See that little keyboard stamp in the picture above? That stamp ranks as one of the hardest working tools in my studio. I first bought the stamp as a tool to help a dyslexic student, but it soon expanded to be used across the board for beginning and elementary students.
So – a little background here – I used to be much more purist in my teaching style. I would never (!) give away starting hand positions without a student figuring it out for himself first. I was afraid of the student being bound to hand position placements and not able to navigate the entire keyboard and staff. I was also wanted the student to know how to figure out hand positions for themselves. Well, of course I’ve been teaching for a few years now (about 22) and have realized that sometimes you just need things to work. You need for a kid to be able to play the piece at home and not have anxiety about where to put his hands.
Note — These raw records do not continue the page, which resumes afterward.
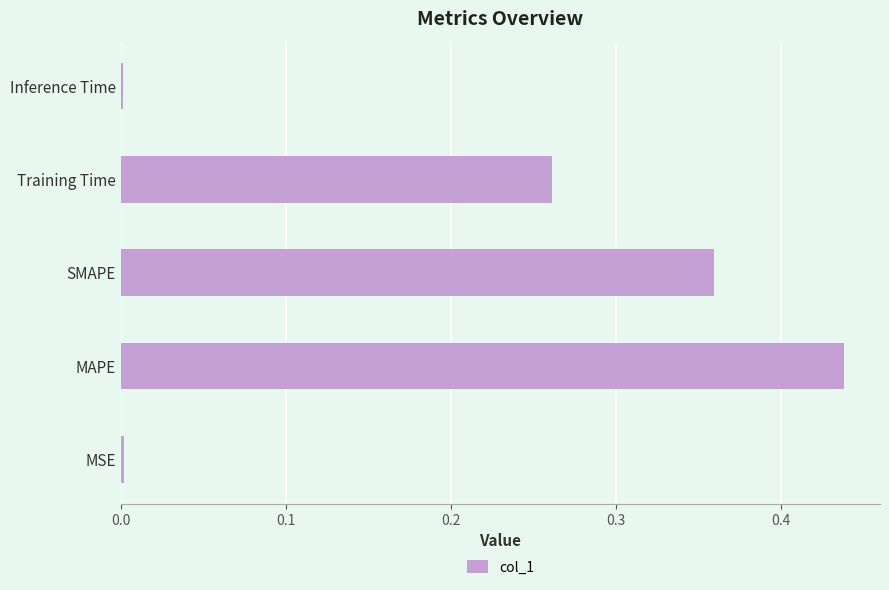

The value at Inference Time is 0.0. True or false?

True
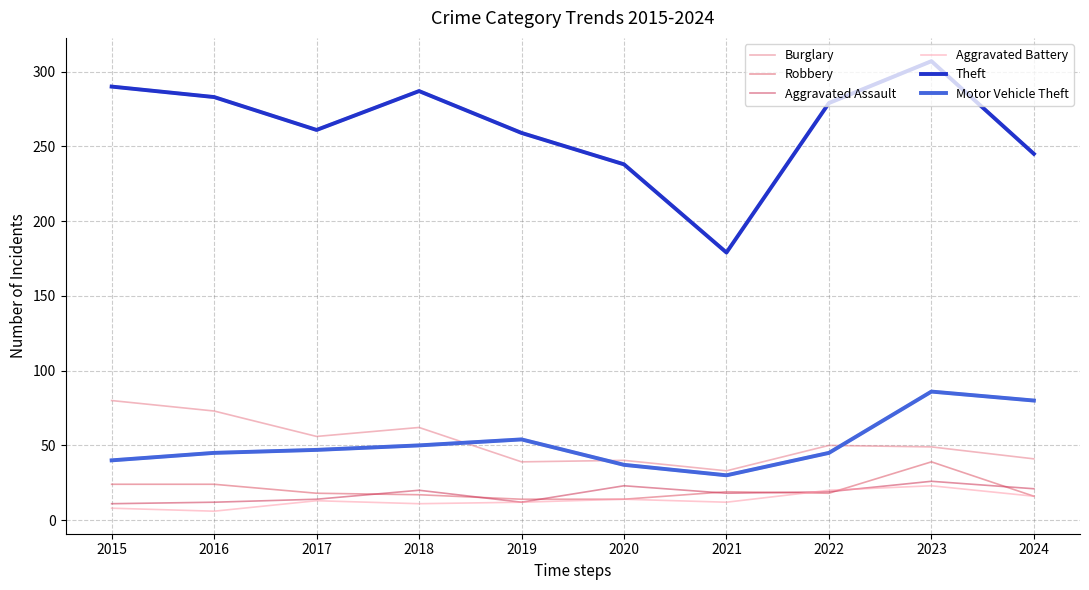

True or false: Burglary has a value of 85 at 2018.

False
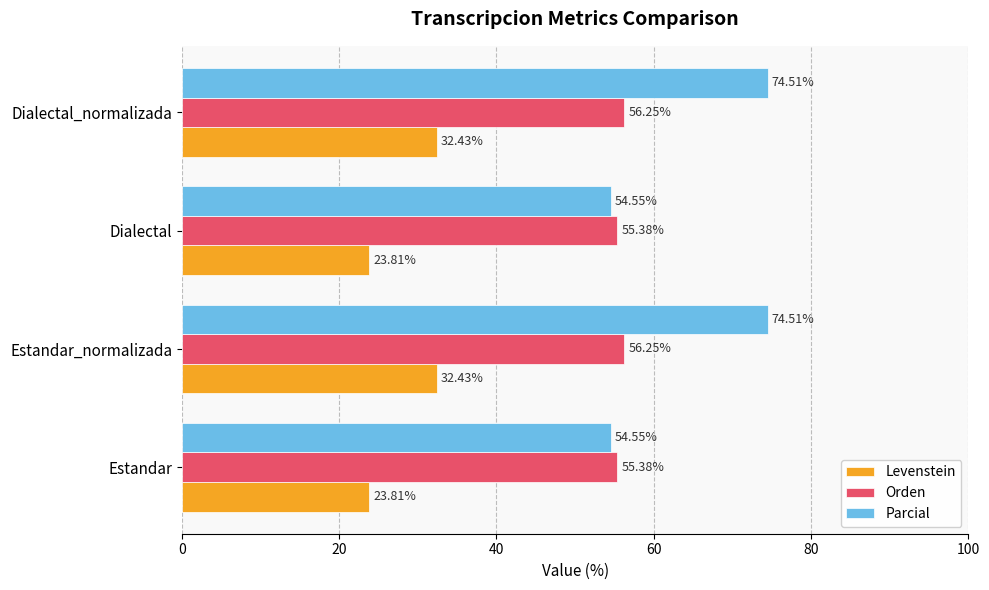

What is the average value of the Parcial series?

64.5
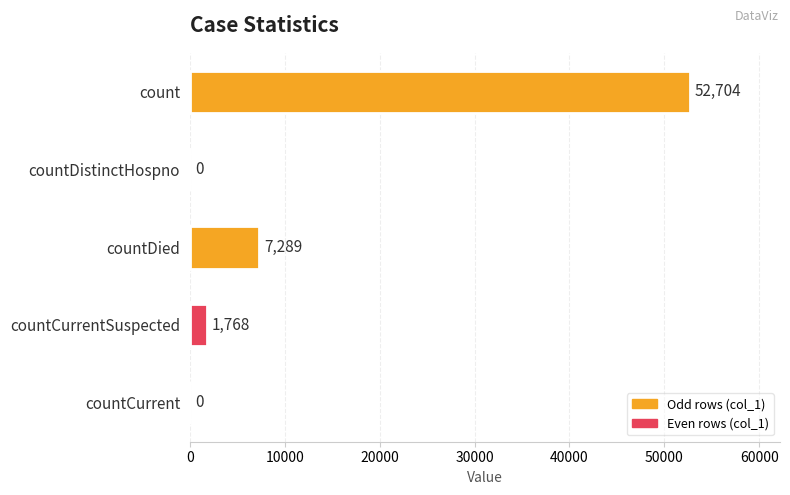

True or false: the data shows 5100 at countDied.

False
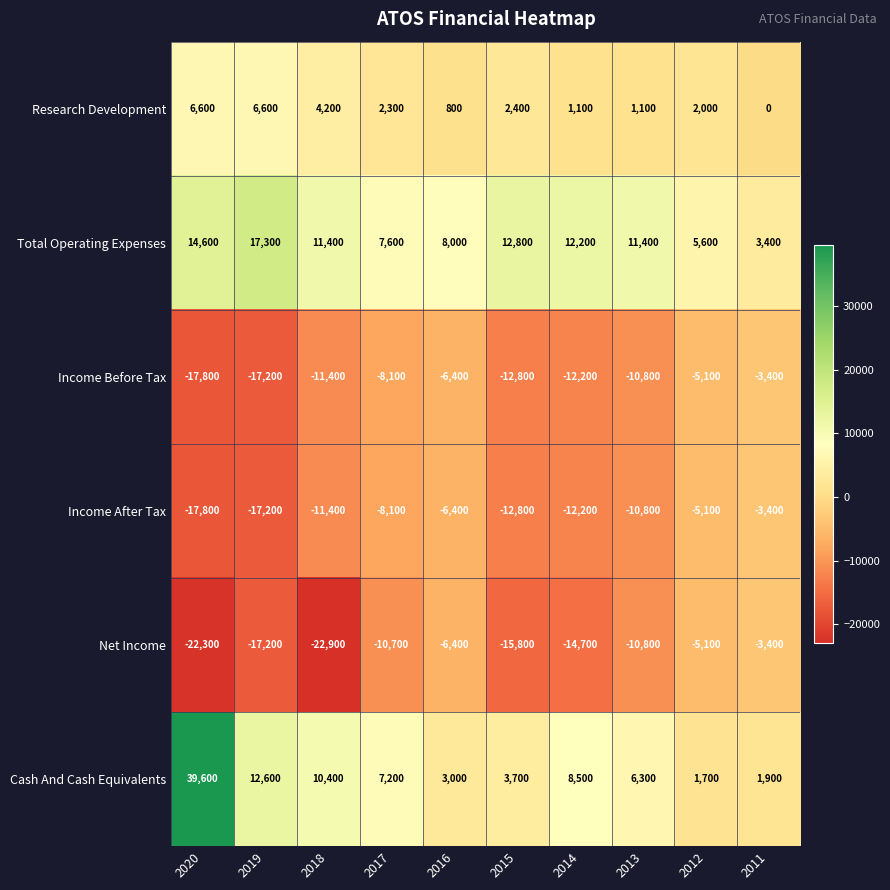

The value of Income After Tax at 2013 is -10800. True or false?

True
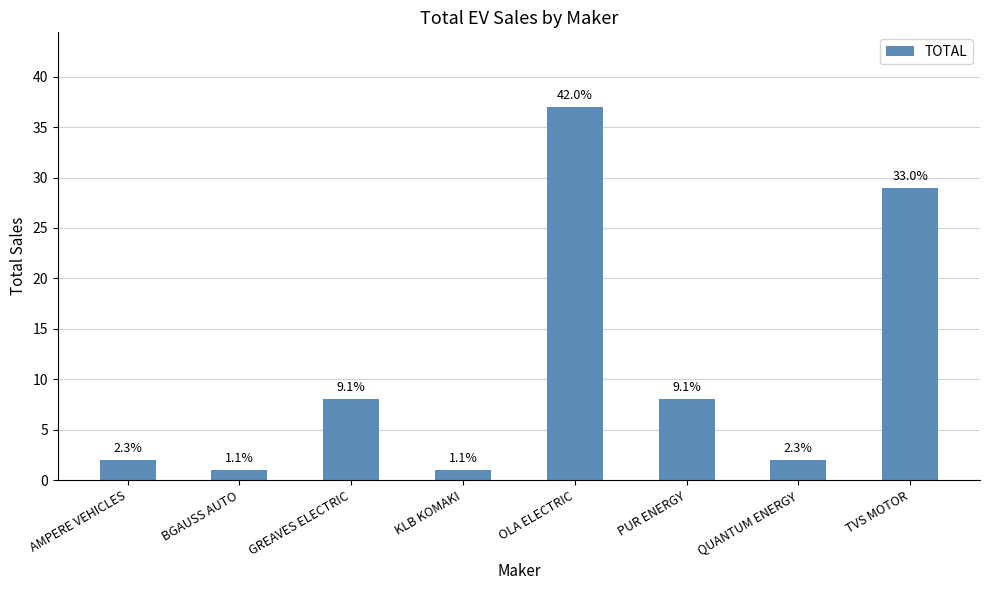

Is it true that the value at TVS MOTOR is 16?

False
We all have students that have practiced a piece for an entire week in a completely wrong place on the piano (I just call it an exercise in transposing and move on – haha). Once I started using the stamp more, I realized that students (and parents) were much more confident in beginning new pieces. They actually did not become reliant on the stamp to tell them where to start, but rather it supported their ability to navigate the staff and keyboard on their own. I do not use the stamp on every piece, but I definitely use it now when I can tell a student may have trouble at home.
My purist attitude has gone by the wayside in favor of the more pragmatic attitude of “let’s get this done!”